[Provided entries Boundary: Start]

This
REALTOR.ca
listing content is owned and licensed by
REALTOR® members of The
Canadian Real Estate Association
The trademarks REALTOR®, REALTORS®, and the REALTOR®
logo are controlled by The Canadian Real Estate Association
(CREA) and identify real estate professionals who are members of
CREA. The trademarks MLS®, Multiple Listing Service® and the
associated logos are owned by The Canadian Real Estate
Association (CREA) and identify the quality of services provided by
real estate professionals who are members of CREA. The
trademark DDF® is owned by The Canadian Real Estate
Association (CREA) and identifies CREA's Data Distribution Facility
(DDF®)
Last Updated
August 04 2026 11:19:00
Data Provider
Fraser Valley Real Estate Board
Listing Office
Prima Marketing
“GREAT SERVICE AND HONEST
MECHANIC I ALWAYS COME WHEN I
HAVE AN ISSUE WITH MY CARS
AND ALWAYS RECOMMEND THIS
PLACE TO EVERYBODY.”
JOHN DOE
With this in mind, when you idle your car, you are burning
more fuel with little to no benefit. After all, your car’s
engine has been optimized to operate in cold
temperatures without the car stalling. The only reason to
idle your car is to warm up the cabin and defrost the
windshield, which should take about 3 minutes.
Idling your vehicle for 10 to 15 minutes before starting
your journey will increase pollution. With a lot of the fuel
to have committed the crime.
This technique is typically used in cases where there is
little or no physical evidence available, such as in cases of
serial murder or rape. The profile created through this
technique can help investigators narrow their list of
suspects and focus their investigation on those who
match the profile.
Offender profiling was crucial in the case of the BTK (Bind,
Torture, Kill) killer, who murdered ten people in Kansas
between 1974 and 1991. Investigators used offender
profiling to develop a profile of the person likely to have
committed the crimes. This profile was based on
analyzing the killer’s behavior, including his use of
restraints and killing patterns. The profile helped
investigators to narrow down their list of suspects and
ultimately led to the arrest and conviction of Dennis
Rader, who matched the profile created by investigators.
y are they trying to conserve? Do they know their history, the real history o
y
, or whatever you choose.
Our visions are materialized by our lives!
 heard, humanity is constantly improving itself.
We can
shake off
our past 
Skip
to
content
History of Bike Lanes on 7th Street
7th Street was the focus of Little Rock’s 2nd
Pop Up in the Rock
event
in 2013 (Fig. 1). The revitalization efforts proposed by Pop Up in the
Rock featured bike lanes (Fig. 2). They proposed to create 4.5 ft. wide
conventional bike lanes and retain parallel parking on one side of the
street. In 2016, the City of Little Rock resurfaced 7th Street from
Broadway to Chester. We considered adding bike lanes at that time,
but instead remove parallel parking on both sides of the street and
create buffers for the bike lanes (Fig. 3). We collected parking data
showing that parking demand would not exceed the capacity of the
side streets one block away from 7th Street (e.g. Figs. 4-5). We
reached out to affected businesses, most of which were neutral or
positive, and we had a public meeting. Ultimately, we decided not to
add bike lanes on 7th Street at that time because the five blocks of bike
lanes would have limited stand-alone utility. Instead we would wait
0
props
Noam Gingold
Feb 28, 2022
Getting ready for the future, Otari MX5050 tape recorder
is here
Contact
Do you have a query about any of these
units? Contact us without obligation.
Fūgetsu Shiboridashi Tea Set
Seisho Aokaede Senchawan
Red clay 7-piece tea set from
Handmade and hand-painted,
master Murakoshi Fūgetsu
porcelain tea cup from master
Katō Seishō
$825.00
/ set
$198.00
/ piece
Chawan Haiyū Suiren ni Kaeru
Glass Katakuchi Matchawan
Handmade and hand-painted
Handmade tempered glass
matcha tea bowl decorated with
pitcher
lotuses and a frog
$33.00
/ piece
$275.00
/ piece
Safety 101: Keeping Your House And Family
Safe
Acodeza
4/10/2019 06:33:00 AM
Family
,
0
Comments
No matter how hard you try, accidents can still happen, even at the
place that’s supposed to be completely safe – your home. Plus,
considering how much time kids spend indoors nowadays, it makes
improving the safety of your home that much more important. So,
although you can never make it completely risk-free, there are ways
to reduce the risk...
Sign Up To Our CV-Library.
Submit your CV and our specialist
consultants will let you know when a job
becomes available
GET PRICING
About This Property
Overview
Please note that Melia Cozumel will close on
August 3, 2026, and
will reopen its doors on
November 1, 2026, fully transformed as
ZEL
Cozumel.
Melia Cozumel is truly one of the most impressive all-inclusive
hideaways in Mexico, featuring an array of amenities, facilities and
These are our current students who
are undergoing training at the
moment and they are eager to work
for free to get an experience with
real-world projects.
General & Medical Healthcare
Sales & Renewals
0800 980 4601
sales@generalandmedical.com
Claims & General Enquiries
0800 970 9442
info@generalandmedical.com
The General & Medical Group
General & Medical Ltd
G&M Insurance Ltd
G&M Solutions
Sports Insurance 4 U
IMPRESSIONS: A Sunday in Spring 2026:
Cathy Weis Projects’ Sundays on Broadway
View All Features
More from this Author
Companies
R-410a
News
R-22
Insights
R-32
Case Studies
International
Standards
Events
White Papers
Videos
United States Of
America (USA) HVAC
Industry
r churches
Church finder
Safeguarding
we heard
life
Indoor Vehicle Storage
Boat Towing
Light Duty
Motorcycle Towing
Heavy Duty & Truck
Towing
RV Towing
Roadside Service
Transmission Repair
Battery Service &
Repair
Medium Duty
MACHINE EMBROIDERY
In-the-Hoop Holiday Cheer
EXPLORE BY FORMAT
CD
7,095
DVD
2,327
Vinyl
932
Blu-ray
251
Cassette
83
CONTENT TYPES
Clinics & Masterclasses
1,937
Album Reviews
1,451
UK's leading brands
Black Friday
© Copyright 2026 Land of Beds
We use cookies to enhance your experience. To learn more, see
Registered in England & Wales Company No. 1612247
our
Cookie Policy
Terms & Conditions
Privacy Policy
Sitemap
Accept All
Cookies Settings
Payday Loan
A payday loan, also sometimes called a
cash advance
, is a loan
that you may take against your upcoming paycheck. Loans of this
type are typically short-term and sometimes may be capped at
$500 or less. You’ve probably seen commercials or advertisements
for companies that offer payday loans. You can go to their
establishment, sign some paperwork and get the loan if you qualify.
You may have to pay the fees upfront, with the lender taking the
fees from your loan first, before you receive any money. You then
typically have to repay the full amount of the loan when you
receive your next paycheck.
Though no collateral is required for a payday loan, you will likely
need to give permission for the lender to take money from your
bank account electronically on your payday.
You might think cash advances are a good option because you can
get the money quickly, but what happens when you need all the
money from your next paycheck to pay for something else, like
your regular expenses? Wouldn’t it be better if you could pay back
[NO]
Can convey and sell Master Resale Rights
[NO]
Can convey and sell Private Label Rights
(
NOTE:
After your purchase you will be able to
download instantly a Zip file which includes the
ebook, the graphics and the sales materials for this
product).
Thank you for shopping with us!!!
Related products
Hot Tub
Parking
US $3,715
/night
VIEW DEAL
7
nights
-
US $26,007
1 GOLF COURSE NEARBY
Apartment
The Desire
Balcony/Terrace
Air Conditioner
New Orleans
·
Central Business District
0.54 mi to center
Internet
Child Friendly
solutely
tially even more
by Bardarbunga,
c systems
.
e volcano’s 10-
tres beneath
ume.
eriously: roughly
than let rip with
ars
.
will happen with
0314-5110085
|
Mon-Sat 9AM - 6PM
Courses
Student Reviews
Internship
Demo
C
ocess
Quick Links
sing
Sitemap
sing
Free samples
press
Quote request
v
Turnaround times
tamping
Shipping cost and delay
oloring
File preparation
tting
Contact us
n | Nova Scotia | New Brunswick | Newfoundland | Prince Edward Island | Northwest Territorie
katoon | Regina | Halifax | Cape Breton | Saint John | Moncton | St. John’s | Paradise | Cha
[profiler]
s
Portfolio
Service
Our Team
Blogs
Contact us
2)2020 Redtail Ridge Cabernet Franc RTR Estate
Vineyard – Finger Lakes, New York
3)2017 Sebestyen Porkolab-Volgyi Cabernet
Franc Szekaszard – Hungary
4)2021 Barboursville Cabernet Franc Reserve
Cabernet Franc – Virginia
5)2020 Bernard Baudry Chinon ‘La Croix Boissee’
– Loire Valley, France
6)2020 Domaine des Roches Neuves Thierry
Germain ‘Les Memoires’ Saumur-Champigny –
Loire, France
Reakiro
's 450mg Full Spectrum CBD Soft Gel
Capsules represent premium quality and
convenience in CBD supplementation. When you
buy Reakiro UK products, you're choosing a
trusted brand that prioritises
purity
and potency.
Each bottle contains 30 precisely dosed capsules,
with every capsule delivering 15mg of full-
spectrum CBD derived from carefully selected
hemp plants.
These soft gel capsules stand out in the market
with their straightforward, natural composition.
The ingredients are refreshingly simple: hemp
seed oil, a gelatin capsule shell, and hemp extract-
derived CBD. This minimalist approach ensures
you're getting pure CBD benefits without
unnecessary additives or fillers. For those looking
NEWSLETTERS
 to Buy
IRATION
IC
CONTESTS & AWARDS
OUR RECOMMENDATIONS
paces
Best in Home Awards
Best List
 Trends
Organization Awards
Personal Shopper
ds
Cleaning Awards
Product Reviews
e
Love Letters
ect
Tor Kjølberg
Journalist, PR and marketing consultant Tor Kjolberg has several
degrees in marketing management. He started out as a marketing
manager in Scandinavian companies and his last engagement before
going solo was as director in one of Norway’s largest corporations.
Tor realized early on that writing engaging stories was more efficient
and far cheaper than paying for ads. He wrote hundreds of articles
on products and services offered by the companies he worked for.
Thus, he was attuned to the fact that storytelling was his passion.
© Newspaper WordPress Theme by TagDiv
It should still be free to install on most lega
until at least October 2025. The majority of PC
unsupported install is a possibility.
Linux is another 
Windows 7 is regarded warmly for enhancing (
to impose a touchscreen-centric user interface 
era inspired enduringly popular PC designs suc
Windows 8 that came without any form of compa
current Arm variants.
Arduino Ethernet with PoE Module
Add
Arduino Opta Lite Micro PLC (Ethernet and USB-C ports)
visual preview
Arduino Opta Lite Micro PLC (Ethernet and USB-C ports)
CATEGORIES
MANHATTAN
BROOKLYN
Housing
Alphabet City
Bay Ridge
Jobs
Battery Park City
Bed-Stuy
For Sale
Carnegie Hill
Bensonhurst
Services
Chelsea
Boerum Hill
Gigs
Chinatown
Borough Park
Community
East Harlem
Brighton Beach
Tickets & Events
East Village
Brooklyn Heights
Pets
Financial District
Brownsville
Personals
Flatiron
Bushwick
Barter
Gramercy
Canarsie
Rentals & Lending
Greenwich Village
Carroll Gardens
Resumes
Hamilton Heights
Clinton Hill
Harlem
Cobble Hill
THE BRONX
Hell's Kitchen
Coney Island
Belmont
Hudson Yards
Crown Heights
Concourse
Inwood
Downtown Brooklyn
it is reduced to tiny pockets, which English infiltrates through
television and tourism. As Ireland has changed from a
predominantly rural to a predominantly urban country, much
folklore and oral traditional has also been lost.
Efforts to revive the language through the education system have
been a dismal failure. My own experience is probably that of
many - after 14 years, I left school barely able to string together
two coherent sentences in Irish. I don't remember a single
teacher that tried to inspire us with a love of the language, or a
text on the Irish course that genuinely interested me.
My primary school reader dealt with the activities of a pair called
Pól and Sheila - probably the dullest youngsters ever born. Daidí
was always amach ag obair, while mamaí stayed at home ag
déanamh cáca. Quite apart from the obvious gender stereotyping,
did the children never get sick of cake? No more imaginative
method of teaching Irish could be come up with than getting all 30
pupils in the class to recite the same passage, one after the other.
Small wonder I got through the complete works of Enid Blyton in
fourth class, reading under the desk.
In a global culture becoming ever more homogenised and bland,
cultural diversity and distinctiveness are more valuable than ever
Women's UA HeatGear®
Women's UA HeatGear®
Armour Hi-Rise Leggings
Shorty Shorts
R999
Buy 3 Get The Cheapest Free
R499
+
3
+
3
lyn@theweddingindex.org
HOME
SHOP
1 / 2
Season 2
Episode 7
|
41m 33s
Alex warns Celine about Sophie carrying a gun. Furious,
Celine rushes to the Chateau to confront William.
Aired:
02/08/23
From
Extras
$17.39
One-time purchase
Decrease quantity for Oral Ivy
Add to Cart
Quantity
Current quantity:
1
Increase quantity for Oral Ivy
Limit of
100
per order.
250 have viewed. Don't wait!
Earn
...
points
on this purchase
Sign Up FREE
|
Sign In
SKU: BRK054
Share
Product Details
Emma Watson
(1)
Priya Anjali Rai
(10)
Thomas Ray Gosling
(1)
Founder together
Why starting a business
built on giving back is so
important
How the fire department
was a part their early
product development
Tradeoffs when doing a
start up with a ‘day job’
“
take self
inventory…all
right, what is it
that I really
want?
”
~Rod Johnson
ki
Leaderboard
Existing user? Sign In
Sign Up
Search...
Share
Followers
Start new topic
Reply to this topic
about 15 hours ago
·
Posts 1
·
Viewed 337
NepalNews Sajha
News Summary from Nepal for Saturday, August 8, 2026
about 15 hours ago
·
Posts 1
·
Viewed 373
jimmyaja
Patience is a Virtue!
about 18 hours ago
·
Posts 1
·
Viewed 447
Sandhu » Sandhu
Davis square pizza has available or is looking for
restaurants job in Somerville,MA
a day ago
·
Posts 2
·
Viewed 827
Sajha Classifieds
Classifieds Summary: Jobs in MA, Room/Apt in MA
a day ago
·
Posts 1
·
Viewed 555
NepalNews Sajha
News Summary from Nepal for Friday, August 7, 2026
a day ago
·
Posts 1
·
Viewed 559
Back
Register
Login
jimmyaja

[Provided entries Boundary: End]

### [Exercise brief]
The exercise is to copy out every line above that has the word "committed" in it.

### [Problem solution]
to have committed the crime.
committed the crimes. This profile was based on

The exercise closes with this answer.